2. Description of the Prior Art
The rapid increase in large scale and very large scale integrated devices has been made possible in large part as a result of improved thin film growth and processing technology. Such films can now be grown and processed on semiconductor substrates with very high resolution. Needless to say, such growth and processing steps must take place without the formation of impurities which would drastically interfere with the electrical properties of the resulting devices. Such undesirable elements may appear in the form of ambient atoms and molecules, or may result from imperfect or incomplete chemistry which may occur during the growth or processing steps.
An initial step in the fabrication of integrated semiconductor devices usually involves the growth of thin films upon a semiconductor substrate. Such films may either be deposited or may be grown from the substrate. The growth of exemplary oxide films, commonly referred to as native oxide films, occurs when the semiconductor substrate is exposed to oxygen bearing compounds which, under the proper electrical, thermal and/or chemical conditions, diffuse through the semiconductor and react with it to form an oxide.
When a film is grown on a compound semiconductor, any deviation from exact stoichiometry or any unreacted constituent (both referred to here generally as "astoichiometry") in the film, or in the interface region between the film and the underlying semiconductor, can have deleterious effects on the electrical performance of the resulting device. Undesirable astoichiometry usually can be traced to the complicated chemistry involved in the growth of the compound semiconductor film. Specifically, each of the various constituents of the compound substrate will most often have different reaction properties for the chemistry utilized during the growth. Consequently, the constituents of the compound semiconductor will not react uniformally and the reacted material will be astoichiometric, e.g., interspersed with unreacted semiconductor constituents. Relevant reaction parameters which might vary, depending on the constituents of the compound semiconductor, include chemical reaction rates, diffusion rates and volitization parameters.
Astoichiometric effects in the growth of native compound semiconductor films may reveal themselves in both the film, and the interface region between the film and the substrate.

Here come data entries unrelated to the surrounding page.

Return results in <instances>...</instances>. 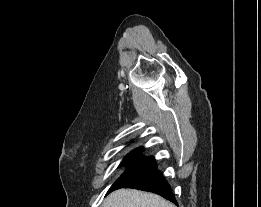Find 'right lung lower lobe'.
Returning <instances> with one entry per match:
<instances>
[{"label": "right lung lower lobe", "instance_id": "98d812e1", "mask_svg": "<svg viewBox=\"0 0 261 207\" xmlns=\"http://www.w3.org/2000/svg\"><path fill=\"white\" fill-rule=\"evenodd\" d=\"M123 188H134L143 191L153 192L167 200L177 204L174 195L172 194L171 187L164 179L163 175L156 168L149 172L140 175L122 186ZM120 187V188H122Z\"/></svg>", "mask_w": 261, "mask_h": 207}]
</instances>
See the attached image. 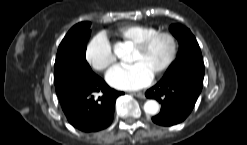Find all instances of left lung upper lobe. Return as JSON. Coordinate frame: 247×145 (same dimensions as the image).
<instances>
[{"instance_id":"left-lung-upper-lobe-1","label":"left lung upper lobe","mask_w":247,"mask_h":145,"mask_svg":"<svg viewBox=\"0 0 247 145\" xmlns=\"http://www.w3.org/2000/svg\"><path fill=\"white\" fill-rule=\"evenodd\" d=\"M170 31L179 41V52L167 72L185 64H203L200 47L191 31L179 24L171 25Z\"/></svg>"}]
</instances>
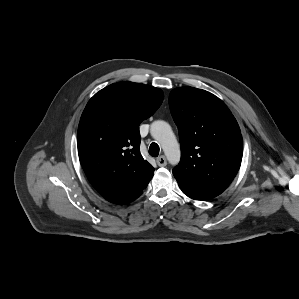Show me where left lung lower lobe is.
Masks as SVG:
<instances>
[{"mask_svg":"<svg viewBox=\"0 0 299 299\" xmlns=\"http://www.w3.org/2000/svg\"><path fill=\"white\" fill-rule=\"evenodd\" d=\"M184 194H186L188 197L192 198V199H195V200H205L201 197H198V196H195V195H192V194H189V193H186L183 191Z\"/></svg>","mask_w":299,"mask_h":299,"instance_id":"1","label":"left lung lower lobe"}]
</instances>
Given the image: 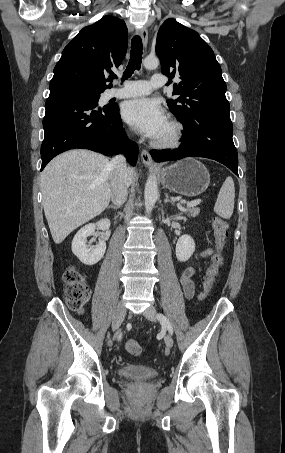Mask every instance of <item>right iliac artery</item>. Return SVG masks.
Instances as JSON below:
<instances>
[{
  "label": "right iliac artery",
  "mask_w": 285,
  "mask_h": 453,
  "mask_svg": "<svg viewBox=\"0 0 285 453\" xmlns=\"http://www.w3.org/2000/svg\"><path fill=\"white\" fill-rule=\"evenodd\" d=\"M118 339H119V340L121 339V334L118 336Z\"/></svg>",
  "instance_id": "82829eb1"
}]
</instances>
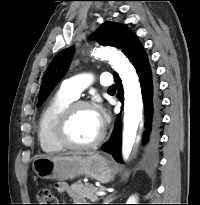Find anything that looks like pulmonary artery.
I'll use <instances>...</instances> for the list:
<instances>
[{"instance_id":"e3ab8cb5","label":"pulmonary artery","mask_w":200,"mask_h":205,"mask_svg":"<svg viewBox=\"0 0 200 205\" xmlns=\"http://www.w3.org/2000/svg\"><path fill=\"white\" fill-rule=\"evenodd\" d=\"M94 81V77L90 73H83L64 80L60 90L70 97L77 99L81 92L86 89ZM102 86H110L112 77L109 73H102L99 77Z\"/></svg>"}]
</instances>
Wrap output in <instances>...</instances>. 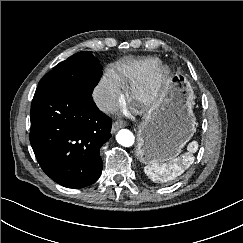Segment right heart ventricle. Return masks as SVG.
<instances>
[{"mask_svg":"<svg viewBox=\"0 0 243 243\" xmlns=\"http://www.w3.org/2000/svg\"><path fill=\"white\" fill-rule=\"evenodd\" d=\"M158 62L152 56L127 58L111 64L107 74L121 89H129L142 80Z\"/></svg>","mask_w":243,"mask_h":243,"instance_id":"e07e8e85","label":"right heart ventricle"}]
</instances>
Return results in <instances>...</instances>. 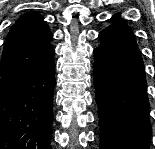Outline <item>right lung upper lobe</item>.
<instances>
[{"label": "right lung upper lobe", "mask_w": 155, "mask_h": 149, "mask_svg": "<svg viewBox=\"0 0 155 149\" xmlns=\"http://www.w3.org/2000/svg\"><path fill=\"white\" fill-rule=\"evenodd\" d=\"M52 33L38 13L22 15L6 38L0 65V77L37 66L54 55Z\"/></svg>", "instance_id": "right-lung-upper-lobe-1"}]
</instances>
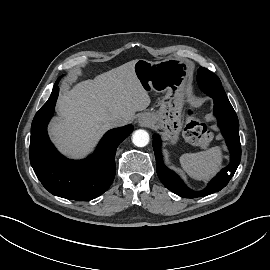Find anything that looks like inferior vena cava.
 Wrapping results in <instances>:
<instances>
[{
  "label": "inferior vena cava",
  "instance_id": "602c4592",
  "mask_svg": "<svg viewBox=\"0 0 270 270\" xmlns=\"http://www.w3.org/2000/svg\"><path fill=\"white\" fill-rule=\"evenodd\" d=\"M124 124H125V120L120 116L112 117L110 119V125L112 127H118V126H122Z\"/></svg>",
  "mask_w": 270,
  "mask_h": 270
}]
</instances>
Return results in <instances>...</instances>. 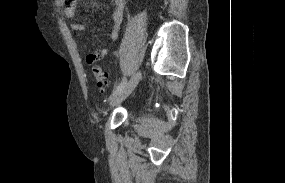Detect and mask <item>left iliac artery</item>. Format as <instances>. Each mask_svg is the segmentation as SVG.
Returning <instances> with one entry per match:
<instances>
[{
  "label": "left iliac artery",
  "mask_w": 285,
  "mask_h": 183,
  "mask_svg": "<svg viewBox=\"0 0 285 183\" xmlns=\"http://www.w3.org/2000/svg\"><path fill=\"white\" fill-rule=\"evenodd\" d=\"M126 84V79H122V81L118 84V86H116V88L114 89L113 91V96L118 92L120 91Z\"/></svg>",
  "instance_id": "44dca946"
}]
</instances>
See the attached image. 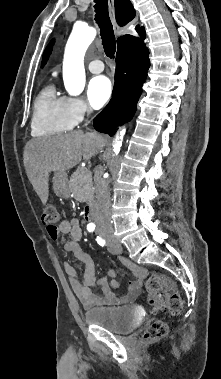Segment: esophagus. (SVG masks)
<instances>
[{"label": "esophagus", "mask_w": 221, "mask_h": 379, "mask_svg": "<svg viewBox=\"0 0 221 379\" xmlns=\"http://www.w3.org/2000/svg\"><path fill=\"white\" fill-rule=\"evenodd\" d=\"M107 1H108L110 19L113 24L114 32L116 36L118 37L120 36V33H121V27L116 22L114 0H107Z\"/></svg>", "instance_id": "1"}]
</instances>
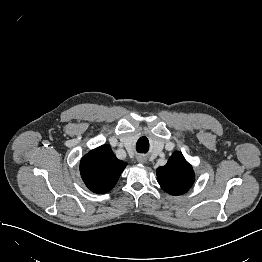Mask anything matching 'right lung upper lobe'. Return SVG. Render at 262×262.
<instances>
[{
    "label": "right lung upper lobe",
    "instance_id": "cb5924a9",
    "mask_svg": "<svg viewBox=\"0 0 262 262\" xmlns=\"http://www.w3.org/2000/svg\"><path fill=\"white\" fill-rule=\"evenodd\" d=\"M126 165L116 158L110 146L102 145L82 158L80 172L91 191L106 193L115 186Z\"/></svg>",
    "mask_w": 262,
    "mask_h": 262
}]
</instances>
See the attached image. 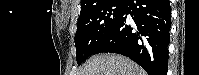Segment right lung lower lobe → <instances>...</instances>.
I'll return each instance as SVG.
<instances>
[{"label":"right lung lower lobe","mask_w":199,"mask_h":75,"mask_svg":"<svg viewBox=\"0 0 199 75\" xmlns=\"http://www.w3.org/2000/svg\"><path fill=\"white\" fill-rule=\"evenodd\" d=\"M170 28L169 0H127L118 23L93 54H122L149 75H167Z\"/></svg>","instance_id":"1"}]
</instances>
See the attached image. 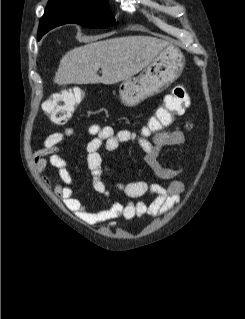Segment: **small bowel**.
Here are the masks:
<instances>
[{"label":"small bowel","mask_w":245,"mask_h":319,"mask_svg":"<svg viewBox=\"0 0 245 319\" xmlns=\"http://www.w3.org/2000/svg\"><path fill=\"white\" fill-rule=\"evenodd\" d=\"M179 88L183 87L176 86L173 91ZM184 102L186 106L189 105L187 93ZM189 128L190 123H186L183 128L175 125L173 128L155 133L151 139H147L127 129L115 132L110 126L90 125L88 133L93 138L86 145V161L92 175L95 191L104 196L109 204L106 209H92L73 196V178L69 162L58 152L60 144L66 138L75 135L74 128L68 127L47 136L43 147L34 154L35 167L38 172H43L49 165L58 170L59 178L55 179L53 183L47 176H44L43 179L46 184L52 186L55 194L63 200L65 206L84 222L112 227L119 219L131 220L143 216L158 217L172 209L184 191L183 183L176 180L180 173L179 170L163 166L158 157L161 151L167 147H183L185 131ZM133 141L137 142L145 152V163L153 175L159 180L171 182L164 186L144 180L115 181V187L127 200L123 202L112 201L110 187L103 181V175H110V170L104 165L101 149L104 148L111 152L120 144ZM145 197H151V200L146 201ZM135 199L136 201H134Z\"/></svg>","instance_id":"obj_1"}]
</instances>
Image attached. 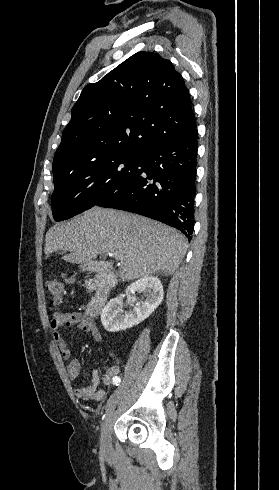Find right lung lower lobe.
<instances>
[{
    "label": "right lung lower lobe",
    "instance_id": "right-lung-lower-lobe-1",
    "mask_svg": "<svg viewBox=\"0 0 279 490\" xmlns=\"http://www.w3.org/2000/svg\"><path fill=\"white\" fill-rule=\"evenodd\" d=\"M198 131L188 133L142 157V173L97 206L138 213L180 230L190 241Z\"/></svg>",
    "mask_w": 279,
    "mask_h": 490
}]
</instances>
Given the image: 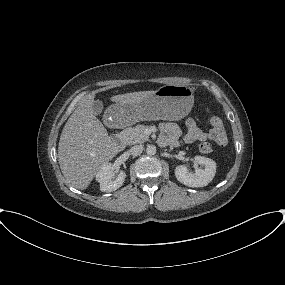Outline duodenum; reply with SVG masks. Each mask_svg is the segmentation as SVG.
<instances>
[{"instance_id":"410a0bca","label":"duodenum","mask_w":285,"mask_h":285,"mask_svg":"<svg viewBox=\"0 0 285 285\" xmlns=\"http://www.w3.org/2000/svg\"><path fill=\"white\" fill-rule=\"evenodd\" d=\"M114 142L118 145H120L122 143V140L119 137H115L114 138Z\"/></svg>"}]
</instances>
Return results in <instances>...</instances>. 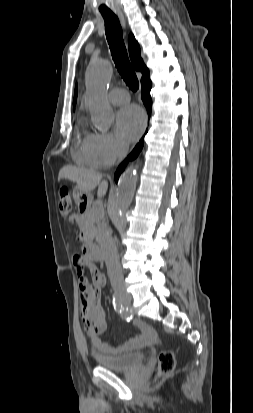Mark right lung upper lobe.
Listing matches in <instances>:
<instances>
[{
	"instance_id": "1",
	"label": "right lung upper lobe",
	"mask_w": 253,
	"mask_h": 413,
	"mask_svg": "<svg viewBox=\"0 0 253 413\" xmlns=\"http://www.w3.org/2000/svg\"><path fill=\"white\" fill-rule=\"evenodd\" d=\"M128 43H129V53H130L131 62L135 70L141 71L142 77L145 76L146 74H149V70L147 69V67L145 66L141 58L139 44L135 40V37L132 34L129 35ZM76 98H77V87L75 88V96H74V101H73L74 105L76 103Z\"/></svg>"
}]
</instances>
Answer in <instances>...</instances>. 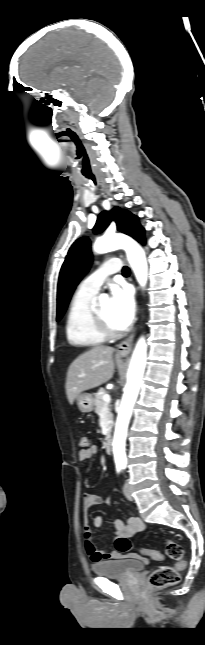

The effects of such astoichiometry may be exemplified by the interface region which forms when a native gallium arsenide oxide film is grown using the specific plasma oxidation technique described in U.S. Pat. No. 4,062,747. This growth process involves exposing the gallium arsenide oxide substrate to an appropriate plasma, containing oxygen-bearing compounds. It is found that devices grown in this manner may contain excess unreacted arsenic in both the interface region and the film unless specific preventive steps are taken. Such steps are disclosed in U.S. Pat. No. 4,062,747 and in U.S. application Ser. No. 810,771 filed June 28, 1977. Unless the excess arsenic is minimized, large interface state densities result and significant hysteresis appears in the associated C-V curves. The deleterious arsenic is stable even under high N.sub.2 temperature anneal. In fact, upon annealing in nitrogen gas, the arsenic interface layer crystalizes into a metallic domain at the interface, thus severely altering the electrical communication between the oxide and semiconductor.
As mentioned above, prior art techniques have been suggested for minimizing any imbalance which might tend to appear in the interface region. Among such preventive steps are annealing in hydrogen at 450 degrees C. Under these conditions, the hydrogen apparently reacts with the oxide and the arsenic layer to essentially eliminate the hysteresis in the C-V curve. However, such annealing also causes the oxide to become leaky, probably because the hydrogen-bearing compounds in the oxide are not good dielectrics. Alternatively, film parameters can be altered by rapid growth (i.e., .about.500 A/min), and surface films which act as filters can be advantageously utilized to reduce the arsenic accumulation at the interface. However, these methods have not been successful in simultaneously eliminating the hysteresis in the C-V curves and preventing the oxide from being leaky.